Another survivor was Rachael Harry of Blessed Chapel, a church in the
Sango area of Ilorin. Attacked on June 25, she also received head
injuries for which she received hospital treatment, according to
70-year-old pastor and photojournalist Gabriel Oki Olufemi, of Chapel of
Redemption church in Ilorin.

“While being attacked, she was rescued by her neighbors,” Olufemi told
Compass. “I was there shortly after she was attacked, and I personally
took pictures of her and interviewed her.”

Olufemi said Harry was about 100 meters from her house when she was
attacked. “She was a trader returning from the Ministry of Agriculture,
where she sells food,” he said, adding that she was attacked at about 7
p.m. near the home of her pastor, who was out of town at the time.

“Only yesterday [August 7], I was told that another Christian was
attacked by the railway station in the city,” Olufemi said. “The police
recovered an iron rod from the scene where she was attacked. All those
killed or attacked are Christians.”

Olufemi said he interviewed another girl who was attacked near the venue
of the June 30-July 2 prayer rally. “So also,” he said, “a young
Christian man was attacked while on his way from night vigil in his church.”

Islamist Sect Fingered

The group said to be behind the attacks, Tibliq, may reflect the
influence of the radical Sunni Tablighi Jamaat, a worldwide missionary
movement originating in India in 1927.

Active in north African countries such as Morocco and Algeria, the
secretive Tablighi Jamaat describes itself as pietistic but comprises an
extremist wing that advocates jihad through the sword, according to a
2005 article in the Middle East Quarterly. Yusef Fikri, a Tablighi
member and leader of the Moroccan terrorist organization At-Takfir
wal-Hijrah, was sentenced to death for helping to plan the May 2003
Casablanca bombings that killed 45 people.
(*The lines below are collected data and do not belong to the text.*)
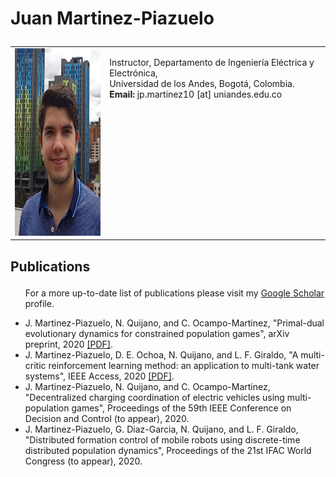 
<html>
<h1>
<p> <b>Juan Martinez-Piazuelo</b> </p>
</h1>

<table border="0" cellpadding="5" cellspacing="0" width="100%">
  <tbody>
    <tr>
      <td width="30%">
      <img src="https://raw.githubusercontent.com/Martinez-Piazuelo/martinez-piazuelo.github.io/master/images/photo.png"
           alt="Photo"
           width="225"
           height="300" />
      </td>
      <td valign="top" width="70%">
      <p> </p>
      <p> Instructor, Departamento de Ingeniería Eléctrica y Electrónica, <br>
      Universidad de los Andes, Bogotá, Colombia. <br>
      <b>Email:</b> jp.martinez10 [at] uniandes.edu.co </p>
      </td>
    </tr>
  </tbody>
</table>

<h2>
<p> <b>Publications</b> </p>
</h2>
<ul>
<p> For a more up-to-date list of publications please visit my <a href="https://scholar.google.com/citations?user=lSaf1NgAAAAJ&hl=es">Google Scholar</a> profile.</p>

<li> J. Martinez-Piazuelo, N. Quijano, and C. Ocampo-Martinez, "Primal-dual evolutionary dynamics for constrained population games", 
arXiv preprint, 2020 <a href="https://arxiv.org/pdf/2008.09089.pdf">[PDF]</a>. 
</li>

<li> J. Martinez-Piazuelo, D. E. Ochoa, N. Quijano, and L. F. Giraldo, "A multi-critic reinforcement learning method: an application to multi-tank water systems", IEEE Access, 2020 <a href="https://ieeexplore.ieee.org/stamp/stamp.jsp?arnumber=9200594">[PDF]</a>.
</li>

<li> J. Martinez-Piazuelo, N. Quijano, and C. Ocampo-Martinez, "Decentralized charging coordination of electric vehicles using multi-population games", Proceedings of the 59th IEEE Conference on Decision and Control (to appear), 2020.
</li>

<li> J. Martinez-Piazuelo, G. Diaz-Garcia, N. Quijano, and L. F. Giraldo, "Distributed formation control of mobile robots using discrete-time distributed population dynamics", Proceedings of the 21st IFAC World Congress (to appear), 2020.
</li>

</ul>


</html>


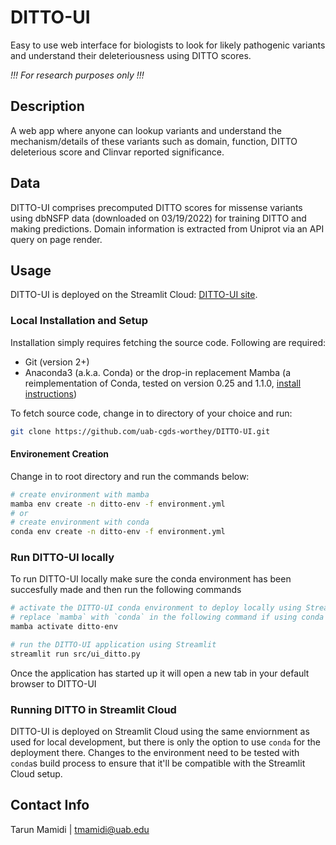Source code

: # DITTO-UI

Easy to use web interface for biologists to look for likely pathogenic variants and understand their deleteriousness
using DITTO scores.

_!!! For research purposes only !!!_

## Description

A web app where anyone can lookup variants and understand the mechanism/details of these variants such as domain,
function, DITTO deleterious score and Clinvar reported significance.

## Data

DITTO-UI comprises precomputed DITTO scores for missense variants using dbNSFP data (downloaded on 03/19/2022) for
training DITTO and making predictions. Domain information is extracted from Uniprot via an API query on page render.

## Usage

DITTO-UI is deployed on the Streamlit Cloud: [DITTO-UI site](https://cgds-ditto.streamlit.app).

### Local Installation and Setup

Installation simply requires fetching the source code. Following are required:

-   Git (version 2+)
-   Anaconda3 (a.k.a. Conda) or the drop-in replacement Mamba (a reimplementation of Conda, tested on version 0.25 and
    1.1.0, [install instructions](https://mamba.readthedocs.io/en/latest/installation.html))

To fetch source code, change in to directory of your choice and run:

```sh
git clone https://github.com/uab-cgds-worthey/DITTO-UI.git
```

#### Environement Creation

Change in to root directory and run the commands below:

```sh
# create environment with mamba
mamba env create -n ditto-env -f environment.yml
# or
# create environment with conda
conda env create -n ditto-env -f environment.yml
```

### Run DITTO-UI locally

To run DITTO-UI locally make sure the conda environment has been succesfully made and then run the following commands

```sh
# activate the DITTO-UI conda environment to deploy locally using Streamlit
# replace `mamba` with `conda` in the following command if using conda instead of mamba
mamba activate ditto-env

# run the DITTO-UI application using Streamlit
streamlit run src/ui_ditto.py
```

Once the application has started up it will open a new tab in your default browser to DITTO-UI

### Running DITTO in Streamlit Cloud

DITTO-UI is deployed on Streamlit Cloud using the same enviornment as used for local development, but there is only the
option to use `conda` for the deployment there. Changes to the environment need to be tested with `conda`s build process
to ensure that it'll be compatible with the Streamlit Cloud setup.

## Contact Info

Tarun Mamidi | tmamidi@uab.edu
“Tablighi Jamaat has always adopted an extreme interpretation of Sunni
Islam,” Alex Alexiev wrote in the Middle East Quarterly, “but in the
past two decades it has radicalized to the point where it is now a
driving force of Islamic extremism and a major recruiting agency for
terrorist causes worldwide.”

Rev. Fawenu recalled the evangelistic event in 2004 that he said is at
the root of recent attacks. The rally by German evangelist Bonnke was to
take place in the heart of the city, he said, but Tibliq-led Muslim
opposition led to the Kwara state government moving the event to a
village miles outside of Ilorin.

“However, two days into the five-day event, the government again brought
the police to stop the event,” he said. “The event was aborted following
opposition from Muslims in the city.”

After the leader of the Tibliq, Dr. Olukade, was injured in the car
crash, he was taken to a hospital in Germany but returned to Nigeria
last November with his condition still critical, Rev. Fawenu said.

“Before his death,” Rev. Fawenu told Compass, “Dr. Olukade was a medical
doctor with the University of Ilorin Teaching Hospital, and was also the
proprietor of TIM Hospital Ilorin.”

Most of the victims of the attacks, he said, have been treated at the
University of Ilorin Teaching Hospital, as well as at the Delink
Hospital in the Oja-iya area of Ilorin.